自社の情報が流出しないようにしっかりと防衛することはビジネスの基本である。
日本企業は日本社会がそうであるように盗みにくる相手に対してはいささかガードが甘い。人を信用し性善説にたち、徳をもって感化するのは人間社会の理想ではあるが、産業競争は結果としての勝ち負けでそれまでのプロセスが評価されるため、理想だけではすまない。
隙だらけの日本企業
不正競争防止法は情報窃盗全般について規制している。例えばアクセス権限がないのに会社の重要情報をコピーし、私用のPCに送信するだけでも違法としている。海外に持ち出すと罰則を重くするような法改正も検討されている。しかし欧米では情報窃盗が非親告罪になっており、捜査当局が動いて捕まえたらすぐに公訴が可能なのに対し、日本では親告罪である。ということは企業自身が情報窃盗を自分で発見できるレベルで対策しなければならない。

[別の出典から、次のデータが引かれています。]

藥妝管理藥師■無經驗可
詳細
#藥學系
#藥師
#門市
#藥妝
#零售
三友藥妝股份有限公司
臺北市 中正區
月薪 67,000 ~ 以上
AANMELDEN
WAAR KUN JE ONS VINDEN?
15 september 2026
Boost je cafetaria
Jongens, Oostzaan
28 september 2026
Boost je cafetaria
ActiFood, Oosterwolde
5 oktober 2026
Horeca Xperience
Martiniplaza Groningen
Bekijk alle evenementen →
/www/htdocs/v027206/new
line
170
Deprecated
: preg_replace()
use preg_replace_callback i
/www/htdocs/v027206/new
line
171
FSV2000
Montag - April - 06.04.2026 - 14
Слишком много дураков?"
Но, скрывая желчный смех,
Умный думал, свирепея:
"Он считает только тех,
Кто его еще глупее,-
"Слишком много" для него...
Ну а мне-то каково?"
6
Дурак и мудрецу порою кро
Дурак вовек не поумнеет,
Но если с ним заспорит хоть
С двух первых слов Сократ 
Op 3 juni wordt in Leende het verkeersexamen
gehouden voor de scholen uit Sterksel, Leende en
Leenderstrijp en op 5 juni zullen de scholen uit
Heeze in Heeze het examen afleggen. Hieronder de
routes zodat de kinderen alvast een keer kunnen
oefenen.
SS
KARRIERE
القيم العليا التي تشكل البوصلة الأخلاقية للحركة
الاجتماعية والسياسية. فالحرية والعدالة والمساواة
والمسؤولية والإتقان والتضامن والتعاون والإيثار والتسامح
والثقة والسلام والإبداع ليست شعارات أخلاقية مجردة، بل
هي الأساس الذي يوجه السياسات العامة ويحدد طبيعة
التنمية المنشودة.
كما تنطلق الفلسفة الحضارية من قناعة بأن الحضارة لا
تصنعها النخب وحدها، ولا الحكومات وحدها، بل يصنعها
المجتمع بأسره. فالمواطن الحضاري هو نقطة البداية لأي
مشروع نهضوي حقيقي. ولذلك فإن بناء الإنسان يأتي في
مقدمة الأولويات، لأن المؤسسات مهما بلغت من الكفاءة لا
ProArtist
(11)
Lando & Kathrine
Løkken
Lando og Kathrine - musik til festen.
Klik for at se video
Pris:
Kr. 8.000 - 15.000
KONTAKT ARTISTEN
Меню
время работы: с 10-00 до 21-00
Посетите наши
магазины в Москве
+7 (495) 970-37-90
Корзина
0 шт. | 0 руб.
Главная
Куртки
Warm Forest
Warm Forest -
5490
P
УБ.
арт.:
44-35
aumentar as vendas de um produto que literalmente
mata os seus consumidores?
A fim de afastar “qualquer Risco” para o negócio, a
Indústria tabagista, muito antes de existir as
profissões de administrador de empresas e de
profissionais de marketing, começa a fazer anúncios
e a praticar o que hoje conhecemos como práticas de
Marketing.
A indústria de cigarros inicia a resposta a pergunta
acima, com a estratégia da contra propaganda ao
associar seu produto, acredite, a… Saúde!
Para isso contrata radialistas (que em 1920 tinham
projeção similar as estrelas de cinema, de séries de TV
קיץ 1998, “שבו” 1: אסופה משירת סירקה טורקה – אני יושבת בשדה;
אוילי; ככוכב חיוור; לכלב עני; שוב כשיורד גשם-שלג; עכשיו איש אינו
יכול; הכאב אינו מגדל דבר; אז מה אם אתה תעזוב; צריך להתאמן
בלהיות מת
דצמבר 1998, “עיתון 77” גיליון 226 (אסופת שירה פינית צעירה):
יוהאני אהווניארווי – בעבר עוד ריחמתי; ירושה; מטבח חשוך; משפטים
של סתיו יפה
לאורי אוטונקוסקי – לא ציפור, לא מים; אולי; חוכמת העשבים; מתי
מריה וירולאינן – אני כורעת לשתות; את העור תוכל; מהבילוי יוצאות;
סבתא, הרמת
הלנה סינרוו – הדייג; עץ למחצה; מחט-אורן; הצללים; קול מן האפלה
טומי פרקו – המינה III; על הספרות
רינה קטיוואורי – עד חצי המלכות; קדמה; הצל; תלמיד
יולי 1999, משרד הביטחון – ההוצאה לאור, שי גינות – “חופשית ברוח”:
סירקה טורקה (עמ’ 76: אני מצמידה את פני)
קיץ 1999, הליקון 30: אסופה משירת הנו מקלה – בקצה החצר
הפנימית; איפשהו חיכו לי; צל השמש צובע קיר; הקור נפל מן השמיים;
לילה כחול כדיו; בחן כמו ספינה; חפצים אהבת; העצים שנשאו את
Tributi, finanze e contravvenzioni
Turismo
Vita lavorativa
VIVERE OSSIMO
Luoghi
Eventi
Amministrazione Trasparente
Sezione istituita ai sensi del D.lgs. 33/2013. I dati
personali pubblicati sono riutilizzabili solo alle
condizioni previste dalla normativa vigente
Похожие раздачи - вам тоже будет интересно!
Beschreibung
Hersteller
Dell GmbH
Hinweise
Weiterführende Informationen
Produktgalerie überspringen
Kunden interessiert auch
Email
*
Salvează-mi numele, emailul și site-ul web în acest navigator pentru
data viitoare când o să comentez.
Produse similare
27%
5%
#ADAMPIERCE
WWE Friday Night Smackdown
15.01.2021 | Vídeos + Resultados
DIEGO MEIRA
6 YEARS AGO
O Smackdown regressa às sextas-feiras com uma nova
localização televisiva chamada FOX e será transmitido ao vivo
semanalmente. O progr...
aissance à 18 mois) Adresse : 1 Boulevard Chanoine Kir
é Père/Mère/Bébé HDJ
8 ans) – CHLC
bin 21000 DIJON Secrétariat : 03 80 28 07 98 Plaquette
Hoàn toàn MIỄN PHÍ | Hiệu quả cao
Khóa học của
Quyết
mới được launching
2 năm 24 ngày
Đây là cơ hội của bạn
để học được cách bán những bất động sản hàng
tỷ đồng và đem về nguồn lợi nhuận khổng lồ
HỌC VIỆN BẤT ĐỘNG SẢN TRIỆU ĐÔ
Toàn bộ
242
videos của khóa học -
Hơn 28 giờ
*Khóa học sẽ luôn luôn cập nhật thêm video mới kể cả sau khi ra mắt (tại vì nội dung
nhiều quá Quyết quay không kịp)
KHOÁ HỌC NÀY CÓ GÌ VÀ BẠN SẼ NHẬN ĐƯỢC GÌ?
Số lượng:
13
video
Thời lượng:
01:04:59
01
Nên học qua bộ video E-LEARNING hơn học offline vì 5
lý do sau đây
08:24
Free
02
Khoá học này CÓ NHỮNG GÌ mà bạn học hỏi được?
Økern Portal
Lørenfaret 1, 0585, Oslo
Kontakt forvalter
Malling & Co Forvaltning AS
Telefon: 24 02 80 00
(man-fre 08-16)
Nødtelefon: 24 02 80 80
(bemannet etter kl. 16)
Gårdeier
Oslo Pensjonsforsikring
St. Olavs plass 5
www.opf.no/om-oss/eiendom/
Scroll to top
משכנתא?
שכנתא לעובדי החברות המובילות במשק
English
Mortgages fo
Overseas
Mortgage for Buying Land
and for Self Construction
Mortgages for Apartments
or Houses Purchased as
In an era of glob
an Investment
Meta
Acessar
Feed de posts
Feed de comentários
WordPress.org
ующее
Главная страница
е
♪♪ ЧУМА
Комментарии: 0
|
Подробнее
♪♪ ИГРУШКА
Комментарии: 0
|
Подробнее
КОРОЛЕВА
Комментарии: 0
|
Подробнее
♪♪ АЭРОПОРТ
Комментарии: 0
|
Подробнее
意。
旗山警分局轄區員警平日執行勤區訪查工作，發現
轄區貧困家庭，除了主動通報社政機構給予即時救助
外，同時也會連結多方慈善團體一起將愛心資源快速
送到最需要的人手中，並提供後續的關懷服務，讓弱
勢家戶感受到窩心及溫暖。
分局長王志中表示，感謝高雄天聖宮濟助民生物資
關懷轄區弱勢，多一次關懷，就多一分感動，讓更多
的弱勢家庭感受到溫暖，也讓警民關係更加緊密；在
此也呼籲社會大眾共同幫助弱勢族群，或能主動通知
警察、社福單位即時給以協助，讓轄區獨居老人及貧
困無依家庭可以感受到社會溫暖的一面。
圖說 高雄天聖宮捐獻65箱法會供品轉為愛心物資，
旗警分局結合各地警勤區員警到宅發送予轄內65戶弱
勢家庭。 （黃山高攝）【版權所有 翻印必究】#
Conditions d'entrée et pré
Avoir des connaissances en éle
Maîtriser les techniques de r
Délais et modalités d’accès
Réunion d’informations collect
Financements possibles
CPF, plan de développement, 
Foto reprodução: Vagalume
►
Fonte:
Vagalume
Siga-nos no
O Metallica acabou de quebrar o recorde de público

外部から盗みにくることへの対策が最重要だが、日本企業内部から不用意な流出を防ぐことが先である。盗みに来られる前に自分が隙だらけでは話にならない。
退職者や転職者は、新しい仕事についたときに前職での会社の秘密情報と自分自身の持つ使える知識との区分けができていないことが多い。その場合、新興国企業に転職すると前職で得た情報を使って仕事をする。新興国企業の特許出願に表示される日本人発明者の名前を調べると前職のときとほぼ同じ内容の発明が多く見つかる。
特許出願では発明者の名前は神聖なので表示されてしまうのである。退職者に対し、日本企業が自社の秘密情報を守るにはどうすればいいか。それは退職時にその人がキャリアの中で接してきた会社の具体的な情報の項目を全て示し、それらは企業の秘密情報なので使えないと説明することである。退職者が重要な立場の技術者であればあるほど、本人のためにも間違いのないようにしてあげなければいけない。